WHAT TO DO:
Copy the items word for word, beginning at the line that contains "Q: How many" and continuing through the last line of the items. Leave out the pictures.

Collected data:

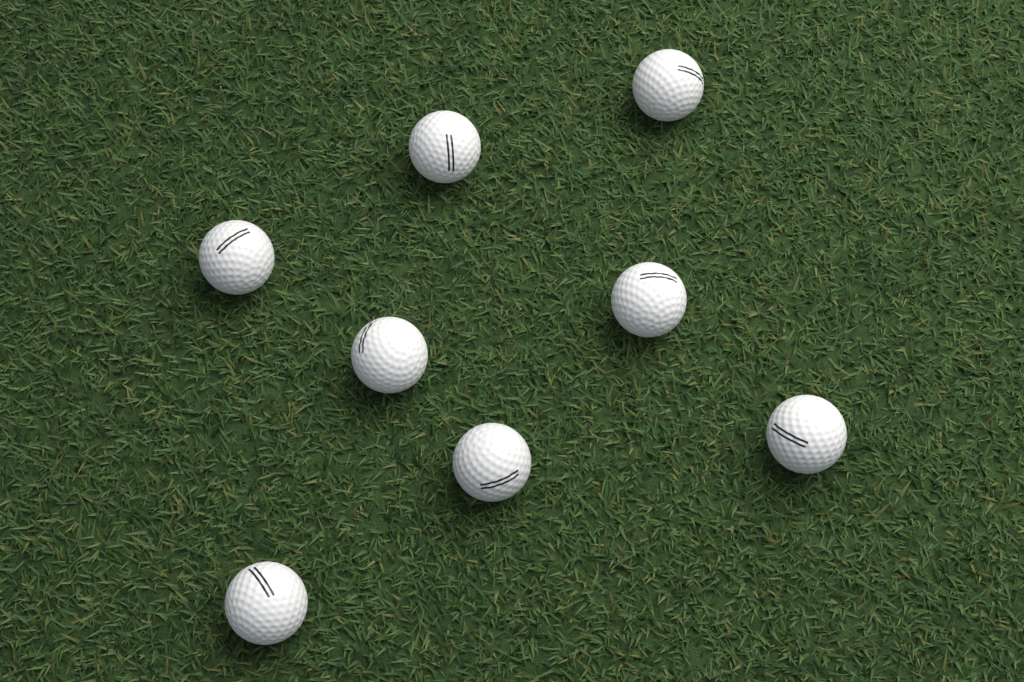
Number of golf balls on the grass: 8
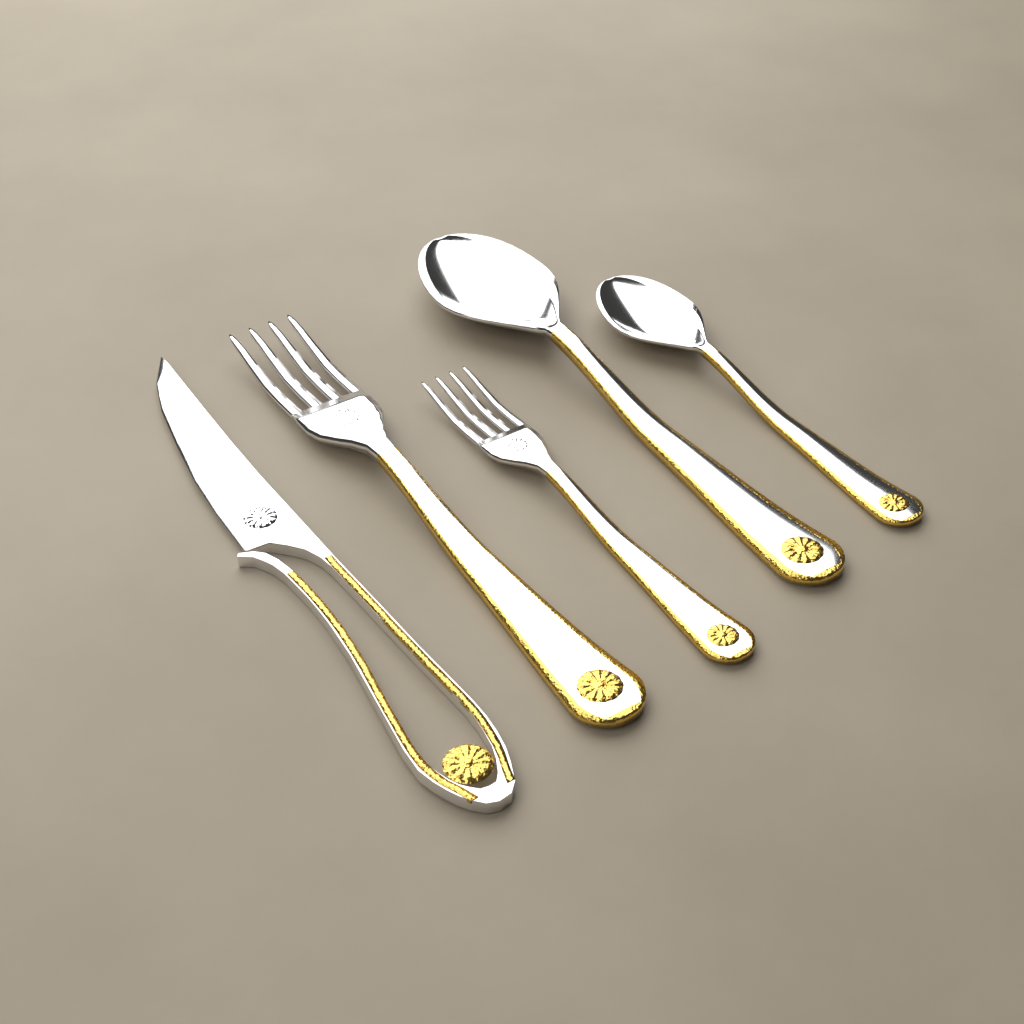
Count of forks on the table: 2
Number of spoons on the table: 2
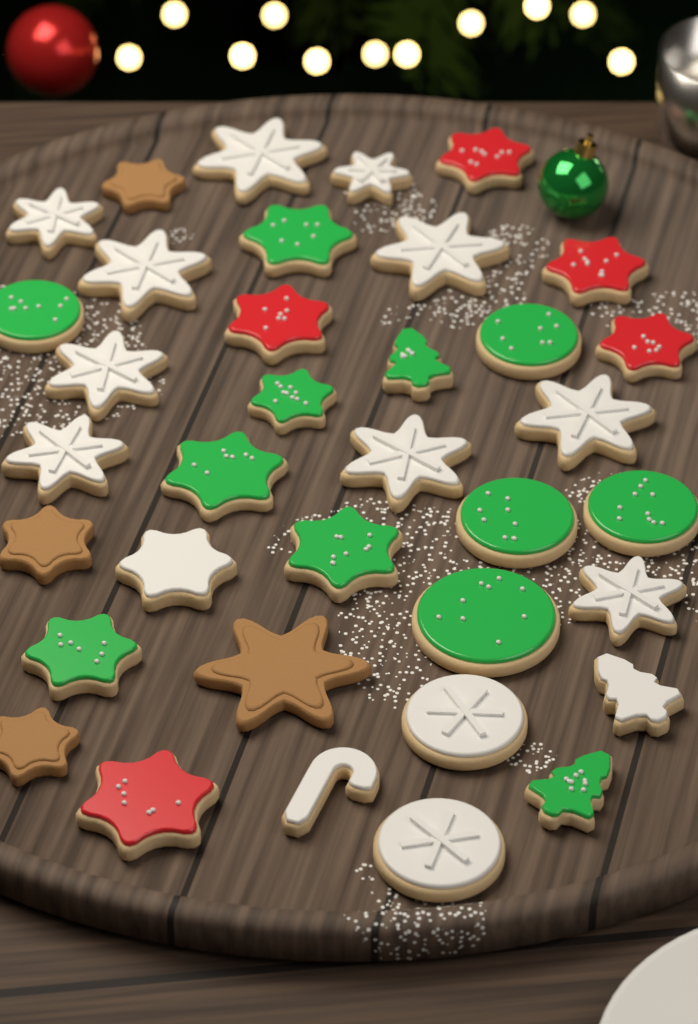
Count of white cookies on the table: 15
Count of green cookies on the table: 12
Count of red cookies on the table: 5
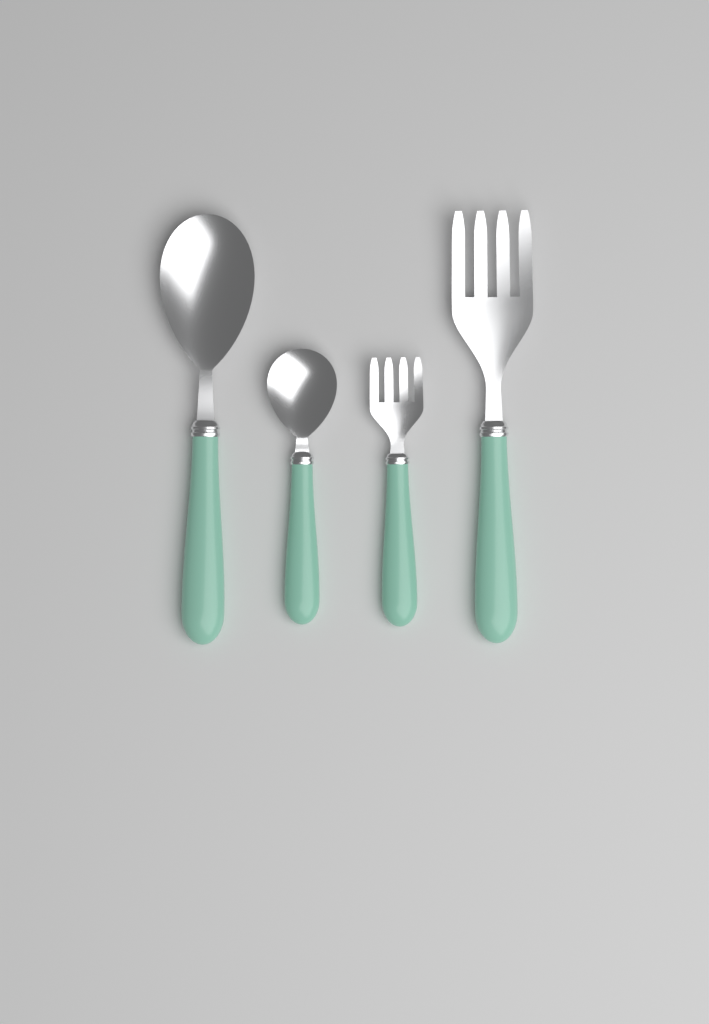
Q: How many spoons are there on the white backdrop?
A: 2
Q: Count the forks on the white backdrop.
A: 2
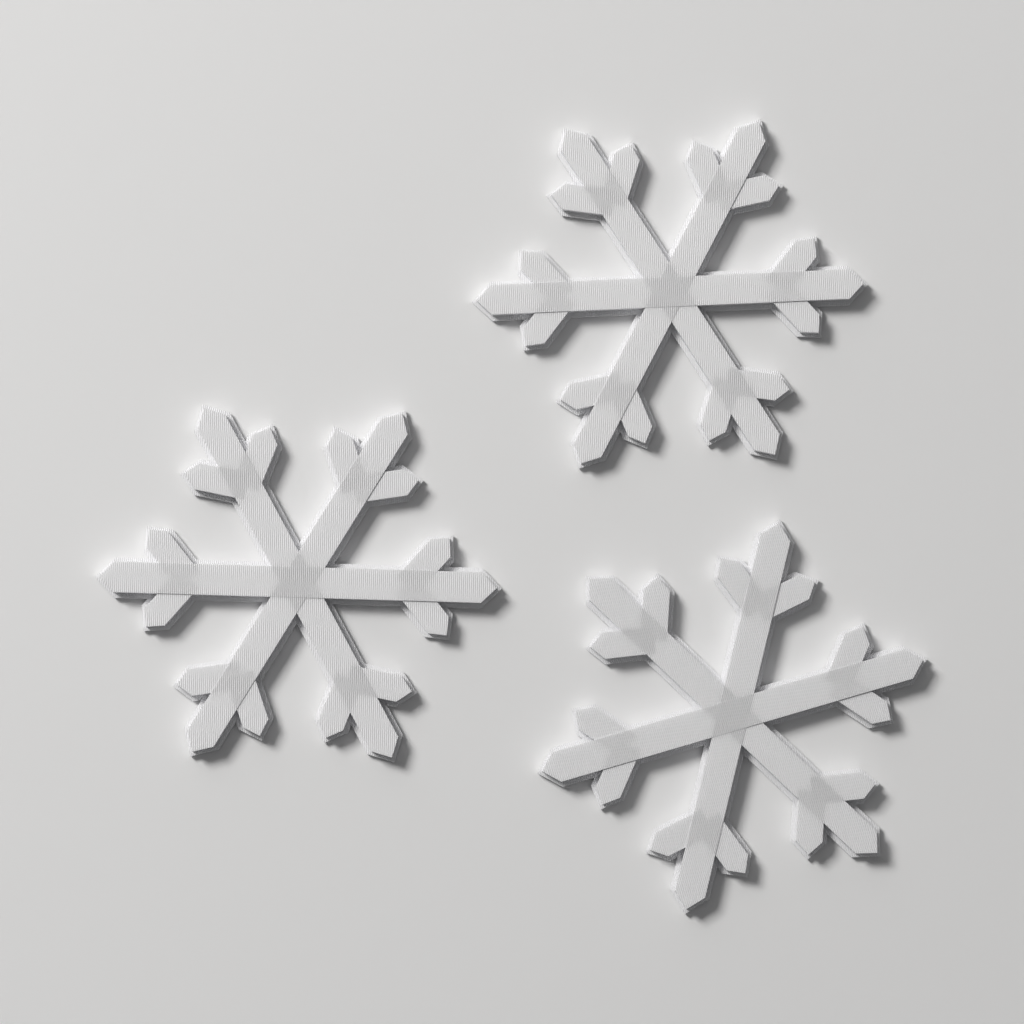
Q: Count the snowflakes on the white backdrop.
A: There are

WRITTEN RESPONSE:
Q: How many spoons are there on the white backdrop?
A: 2
Q: Count the forks on the white backdrop.
A: 2
Q: Count the snowflakes on the white backdrop.
A: There are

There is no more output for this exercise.